Officials for Millennium Media announced the death of John McBreen March 19, its news reporter for more than 25 years. McBreen passed away at his home the weekend prior. He was 69.

“I was heartbroken when I heard the news,” said Mary Ann Armijo, general manager for the iHeartRadio stations here in Gallup.

McBreen spent almost his entire adult life in Gallup, reporting everything from city council meetings to what he heard on the streets, as he ran down the rumors and the events that would become part of the city’s history.

“I loved taking to him about the past because there was no one more knowledgeable about it,” Armijo said.

Over the years, McBreen formed close relationships with the people who have led Gallup and the state since the 1970s. He interviewed every major state politician and local federal officials, as well as young Gallupians who had won the annual spelling bee.

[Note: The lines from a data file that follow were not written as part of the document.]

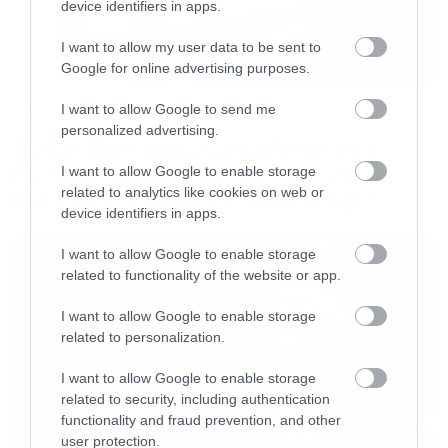
device identifiers in apps.
11. John The Conqueror
I want to allow my user data to be sent to
12. We Shall Sail
Google for online advertising purposes.
I want to allow Google to send me
Movies
personalized advertising.
The X-Files: I Want to Believe –
Επιστρέφει με director’s cut που
I want to allow Google to enable storage
υπόσχεται περισσότερο τρόμο
related to analytics like cookies on web or
device identifiers in apps.
I want to allow Google to enable storage
related to functionality of the website or app.
I want to allow Google to enable storage
related to personalization.
I want to allow Google to enable storage
related to security, including authentication
functionality and fraud prevention, and other
user protection.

Sammy Chioda, general manager of Mellennium Media, was McBreen’s boss as well as his friend of the past two decades.

“John will be missed by all of us,” Chioda said. “There was no one who worked harder.”

As other metropolitan radio stations moved away from local reporting, McBreen remained a fixture at Millennium Media, reporting the daily news of Gallup and the region on several radio stations – even well past retirement.

“He truly leaves a legacy that will keep him in our memories in the coming years,” Chioda said. “He’s going to be missed.”

HISTORY AND HONORS

McBreen was born in Philadelphia and moved to Gallup in 1973, after seeing an ad put out by the New Mexico Broadcasters Association saying New Mexico was “an exciting place to live.” At the time, Jack Chapman, the owner of KGAK radio, was looking for someone to cover both the news for Gallup and the Navajo Nation. McBreen won the job, and was on the air 50 weeks out of the year for nearly 40 years following.

For the first 22 years he worked under Chapman, until Champman sold the radio station in 1997.

Over the years he was here, said Chioda, McBreen was one of the top stringers for the Associated Press, which gave him numerous awards not only for calling in the most stories of any reporter in the state but for covering some of the biggest stories in the area.

When Larry Casuse and Robert Nakaidine kidnapped the mayor of Gallup, Emmett Garcia, and kept him hostage at a local sporting goods store downtown, McBreen was there to cover every second of it. He won numerous wards from AP and the New Mexico Press Association for that coverage.

A decade later, when members of the Navajo Tribal Council held a meeting late into the night to suspend then chairman Peter MacDonald, McBreen was also there, overcoming attempts by some members of the council to get him to stop broadcasting.

That also earned him a few awards – and for the rest of his life, McBreen kept tapes of both events on hand to remind him of those days.

One of his favorite stories was about an interview with Archbishop Fulton J. Sheen, who was in Gallup for a retreat. The archbishop had turned down a couple of other requests for an interview so McBreen just showed up to where he was eating, flopped down his microphone and asked for an interview.

When dissidents took over a semi-conductor plant in Shiprock, McBreen was the only reporter allowed in and he spent several hours interviewing various members of the American Indian Movement. His interviews were aired nationwide.

In 1986, McBreen traveled to Washington D.C. to accept a coveted Associated Press award for producing the most top weekend stories of the year.

McBreen was on hand every time there was an election, either in Gallup or Window Rock, broadcasting the results and interviewing anyone who showed up at the county courthouse, the city council chambers or the Window Rock Sports Center.

Over the past few years, people had wondered what would happen when he retired because there seemed to be no one equipped to replace him.

Chioda has not decided whether he will continue the news programs.

“I’m reaching out to our listeners and asking them if we should continue,” he said. “I should know in a short while.”

But no matter what the decision is, he added, the station will continue to broadcast its public affairs programs.

McBreen was preceded in death by his parents, Don and Marianne McBreen, whom both are buried in Colorado.

Services will be held at Sacred Heart 415 E. Green Ave., with a rosary at 6 pm Sunday and an 11 am Monday memorial mass.